Can an attorney give a bonus to a nonlawyer employee solely based on the number of hours worked by the employee?

The situation

A member of The Florida Bar requested an advisory ethics opinion.

Specifically, the attorney inquires:

“May I bonus a non-lawyer employee based on the number of hours the non-lawyer employee has worked on a case for a particular client? As a family law attorney, I do virtually nothing at a flat rate and certainly no work is done by percentage. I bill my time and the time of my legal assistant at separate hourly rates which are itemized on the client’s bill and described in the written fee agreement with the client. I would like to bonus my employees based on their own productivity. I would not be utilizing any portion of the fees received by me for that purpose.”

Although the attorney did not specifically state it in the written request, during the hotline call the attorney proposed the following: If the legal assistant works 10 hours on a case and the attorney bills the client 10 hours of legal assistant time, may the attorney pay a bonus to the legal assistant based on a certain rate times 10 hours?

Rule 4-5.4(a), Florida Rules of Professional Conduct, provides that a lawyer or law firm “shall not share legal fees with a nonlawyer.” Rule 4-5.4(a)(4), specifically deals with the issue of “bonus” payments to nonlawyer personnel in a law firm. The rule provides as follows:

(a) Sharing Fees with Nonlawyers. A lawyer or law firm shall not share legal fees with a nonlawyer, except that:

(4) bonuses may be paid to nonlawyer employees based on their extraordinary efforts on a particular case or over a specified time period, provided that the payment is not based on the generation of clients or business and is not calculated as a percentage of legal fees received by the lawyer or law firm.

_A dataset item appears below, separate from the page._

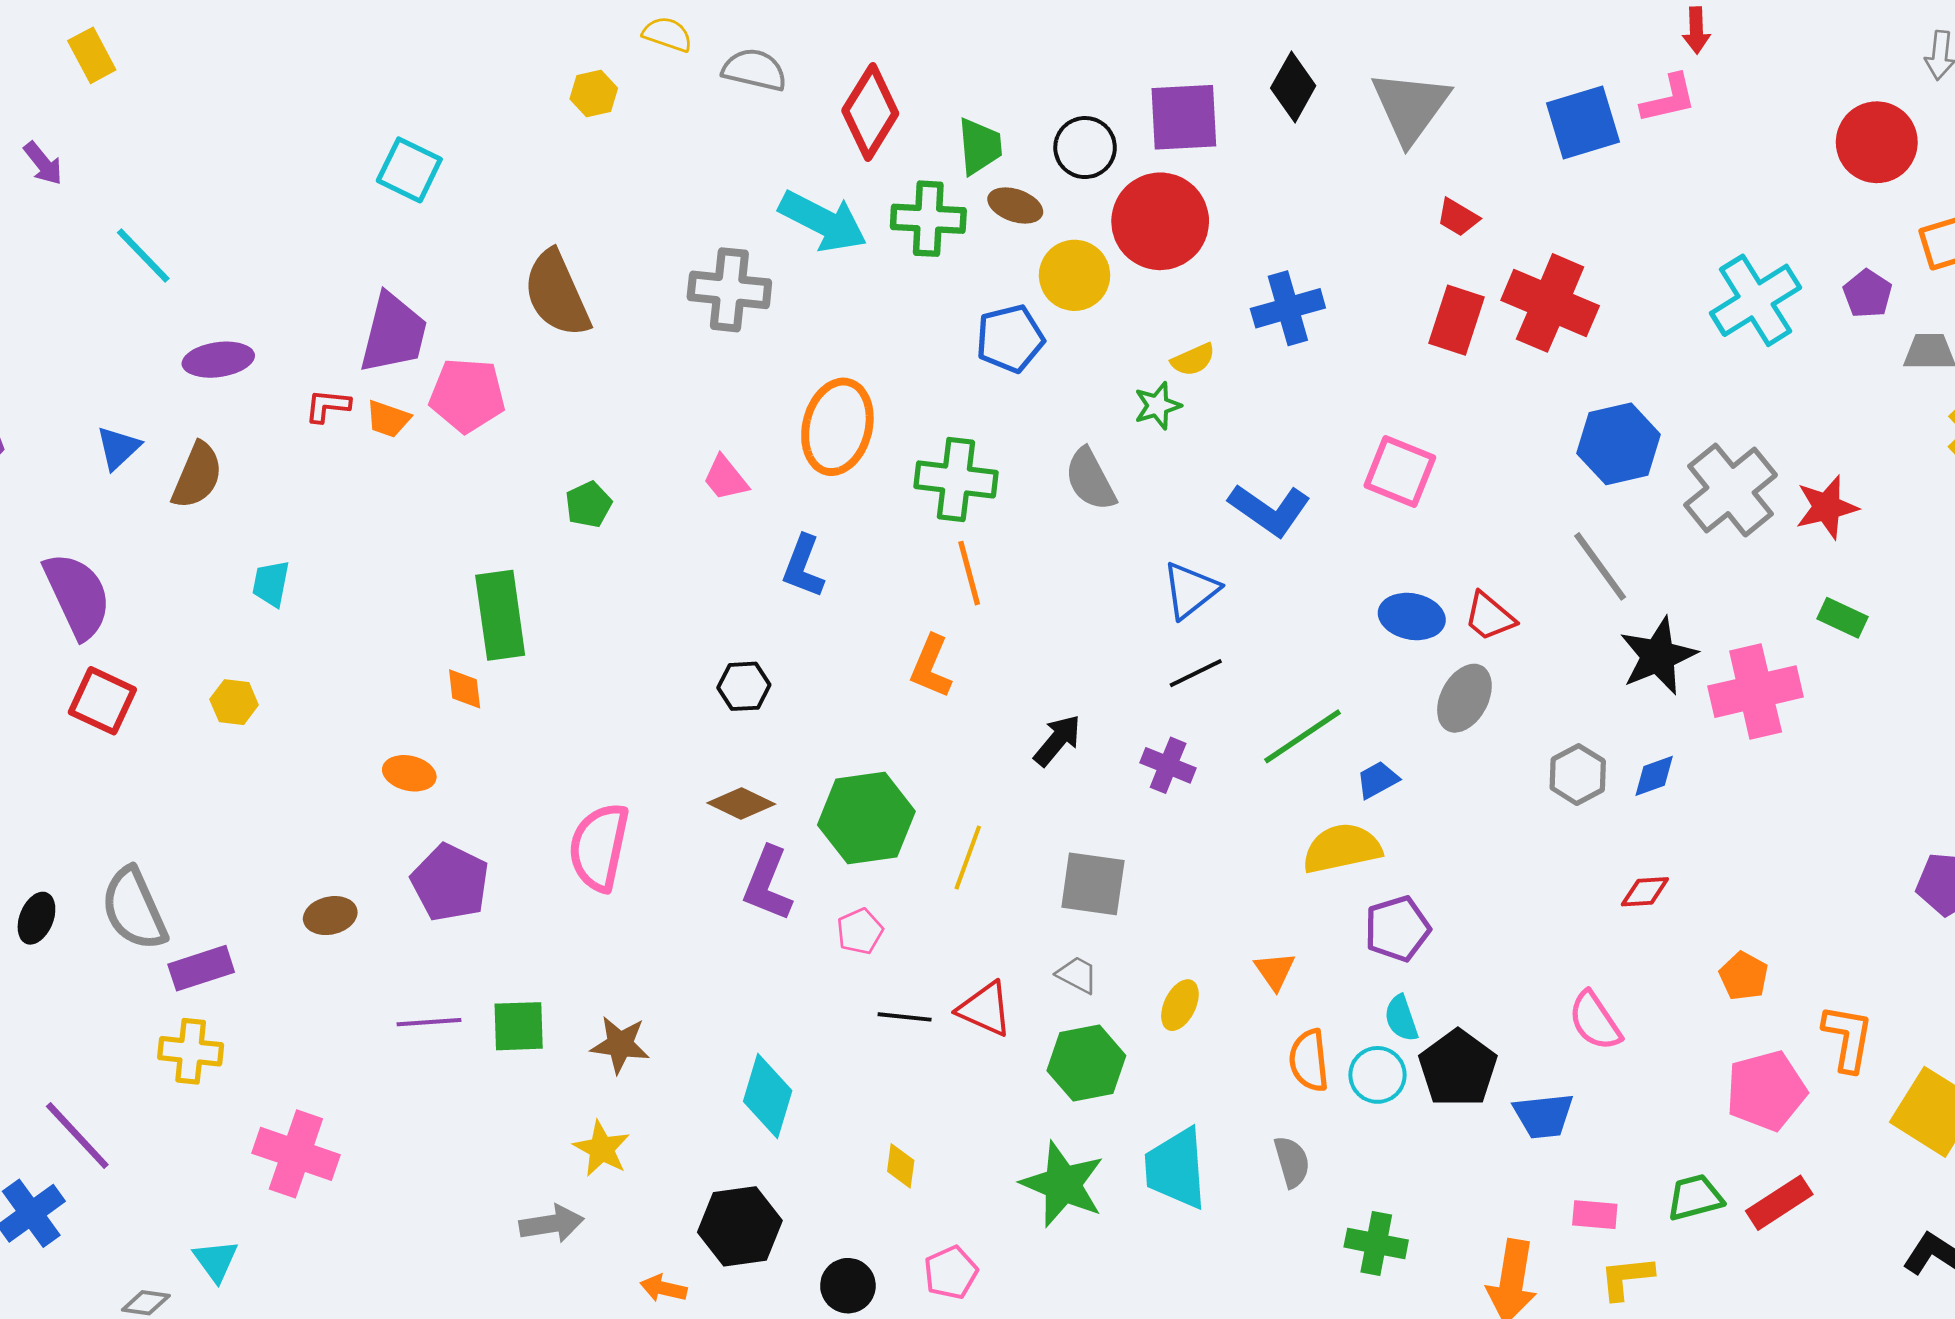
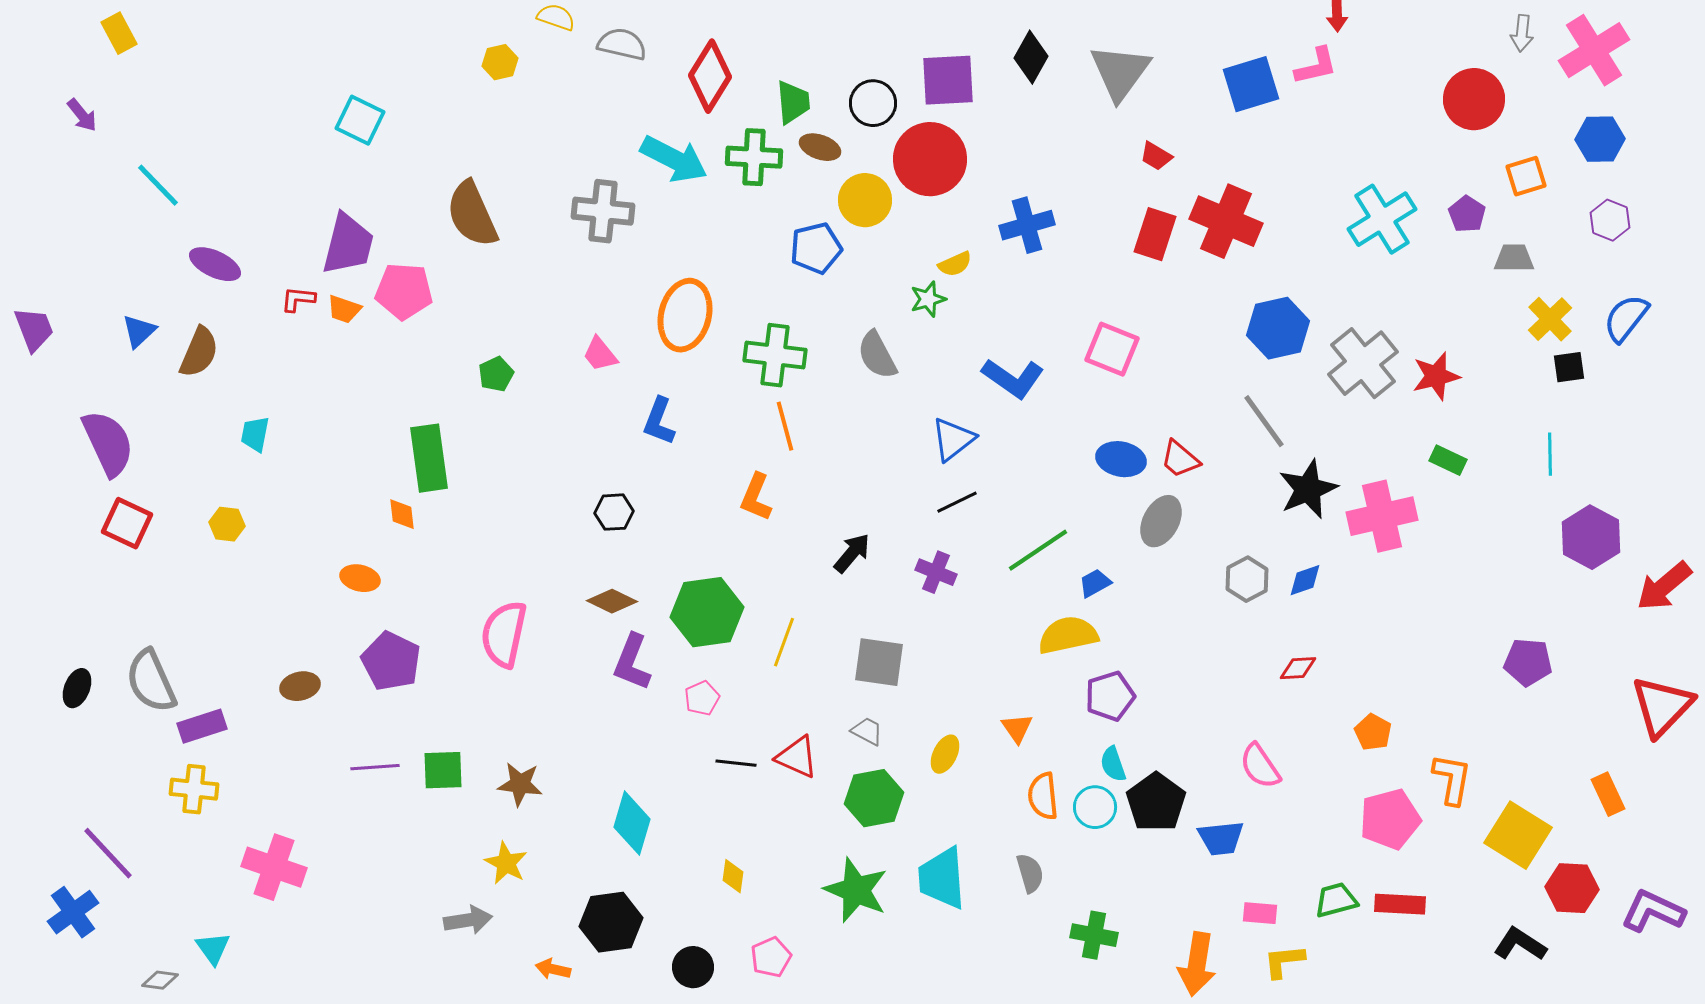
purple ellipse: (218, 360) -> (215, 264), turned 33
red rectangle: (1779, 1203) -> (1400, 904), turned 36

Pursuant to Rule 4-5.4(a)(4), the inquirer may pay the firm’s legal assistant a bonus, but that bonus cannot be based in any way upon a percentage of fees generated by the legal assistant or the firm and cannot be based upon generating clients for the firm. Bonuses to non-lawyer employees cannot be calculated as a percentage of the firm’s fees or of the gross recovery in cases on which the non-lawyer worked. See Florida Ethics Opinion 89-4 (law firm cannot pay to firm marketing manager a bonus based upon percentage of business she generates for the firm). Rule 4-7.2(c)(8), Florida Rules of Professional Conduct, further prohibits attorneys from giving “anything of value to a person for recommending the lawyer’s services. . . . “

The ruling

Based on the rules and opinion, the inquiring attorney may pay the legal assistant a bonus based on the legal assistant’s extraordinary efforts on a particular case or over a specific period of time. While the number of hours the legal assistant works on a particular case or over a specific period of time is one of several factors that can be considered in determining a bonus for the legal assistant, it is not the sole factor to be considered.

It must be remembered that the rule allows a bonus to be paid to a nonlawyer based on “extraordinary efforts” either in a particular case or over a specific time period. A bonus which is solely calculated on the number of hours incurred by the legal assistant on the matter is tantamount to a finding that every single hour incurred was an “extraordinary effort”, and such a finding is very unlikely to be true.

Therefore, unless every single hour incurred by the legal assistant was a truly extraordinary effort, it would be impermissible for the inquiring attorney to pay a bonus to his legal assistant calculated in the manner the inquiring attorney has proposed. .

However, the number of hours incurred by the legal assistant on the particular matter or over a specified time period may be considered by the lawyer as one of the factors in determining the legal assistant’s bonus.